PTC's claim to fame rests largely on the back of ataluren (PTC-124), which has been tested on both DMD and cystic fibrosis caused by "nonsense mutations." As PTC--a 2007 Fierce 15 company--notes in its S-1 filing with the SEC, ataluren failed both a Phase IIb study for DMD as well as a Phase III for cystic fibrosis. It even recently warranted a rebuke from regulators in Europe. But the biotech, which is led by Stuart Peltz, believes it's learned enough along the way to snag positive results in a final round of Phase III trials for both indications.

Back in 2011 Genzyme jettisoned its collaboration on the DMD indication, after a Phase IIb failure. But Peltz has consistently managed to raise funds for the company, adding a $60 million round just a few months ago from a mix of hedge funds, venture groups and Big Pharma investors. PTC has also garnered a considerable amount of grant money to back its research work.

Peltz has argued for years now that even though ataluren hasn't produced statistically significant results in later stage studies, the improvements in walking distance warranted an approval. He took that argument to the EMA last fall, asking for a conditional approval, but was promptly batted down--though there's no record of an announcement on their website. 

"In March 2013, the EMA provided an initial response to our MAA submission for conditional approval of ataluren for the treatment of nmDMD," PTC reported in its S-1. "In this response, referred to as the day 120 list of questions, the EMA informed us of major objections that would preclude a recommendation for marketing authorization unless adequately addressed.
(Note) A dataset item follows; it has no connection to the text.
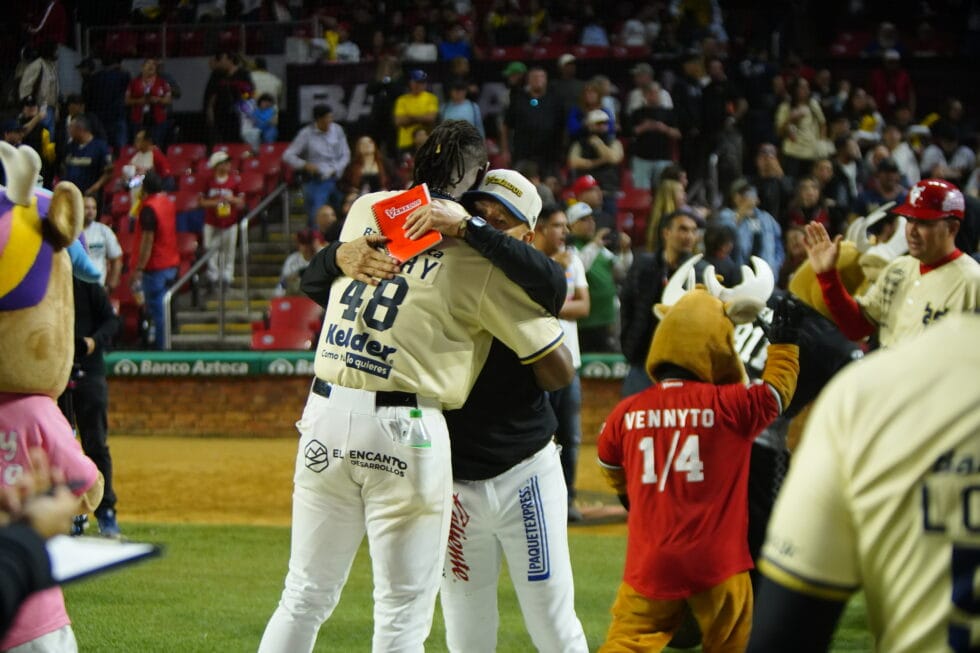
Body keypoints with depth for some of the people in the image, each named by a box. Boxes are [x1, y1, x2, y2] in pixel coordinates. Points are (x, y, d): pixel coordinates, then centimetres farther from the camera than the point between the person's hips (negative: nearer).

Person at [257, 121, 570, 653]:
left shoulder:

These major objections relate to, among other things, the EMA's views regarding insufficient evidence of efficacy based on our single Phase IIb clinical trial, resulting in a negative risk-benefit balance for purposes of conditional approval, uncertainties about the effective dose and questions about whether our confirmatory Phase III clinical trial for this indication could be continued if the EMA grants conditional approval."

DMD has drawn a tremendous amount of interest from the investment community, which has largely been focused on Sarepta and a collaboration between GlaxoSmithKline ($GSK) and Prosensa. PTC, though, has been a dogged contender. Prosensa has also filed an IPO.